Here's the thing-that ideal was never the norm.  Sure, there were families that resembled the 1950's stereotype a la Leave It to Beaver, but look at the statistic about how many poor mothers had to work, and how many middle-class mothers had substance abuse problems, and they tell a different story.  This state of affairs is beautifully illustrated in A. Manette Ansay in her novel Vinegar Hill.  Vinegar Hill tells the story of Ellen Grier and her family in 1960s Wisconsin.  When her husband loses his job in Illinois, he moves the wife and kids back to their hometown to stay with his parents.  Ellen, a school-teacher from a devout Catholic family, chafes under her mother-in-law's disapproval and her father-in-laws cruelty.  Her husband find living with the father who abused him as a child drains all energy and ambition from him.  He turns away from his wife and their children, paralyzed by his memories and his crushing fear that he will not be able to keep his family safe.  Underlying all of this misery is a family secret that has warped the minds and hearts of everyone involved, creating antipathy and unhappiness.

Much of the novel focuses on the strict gender roles that each member of the family was expected to play.  Ellen's mother-in-law and her own mother are disapproving of her career, believing that she should be at home taking care of the children.  Her father-in-law believes himself to be the head of his wife, and expects her-and everyone else-to submit to his every command.   The crushing disappointment that Ellen feels in her marriage and the feeling of being trapped in an unhappy life lead her to take long walks alone at night, and eventually leads to substance abuse.  Her mother-in-law is just as unhappy, having lived her adult life under the thumb of an abusive husband.  And her husband's unmarried aunt is perhaps the most miserable, feeling as she does that she was never able to measure up to her more attractive sister, and bearing most of the guilt for the family secret that eventually comes to light.

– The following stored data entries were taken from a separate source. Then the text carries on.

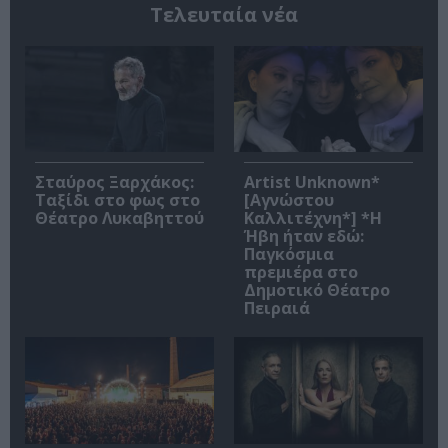
Τελευταία νέα
Σταύρος Ξαρχάκος:
Artist Unknown*
Ταξίδι στο φως στο
[Αγνώστου
Θέατρο Λυκαβηττού
Καλλιτέχνη*] *Η
Ήβη ήταν εδώ:
Παγκόσμια
πρεμιέρα στο
Δημοτικό Θέατρο
Πειραιά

An action-packed novel this is not.  What action there is takes place almost exclusively within the narrow confines of the family home.  But despite that, the novel feels full.  Full of repressed emotions, quiet sadness, mini-explosions of anger.  Ansay has captured the slow, inexorable march of the unfulfilled life.  Even when Ellen makes a decision that will better the lives of her and her children it doesn't feel joyous. It's just another sad event in the sad life of a sad woman.  But Ansay leaves us with hope that things can and will get better for Ellen, even if she and her children are the only ones who pull themselves out of the emotional morass that is their family.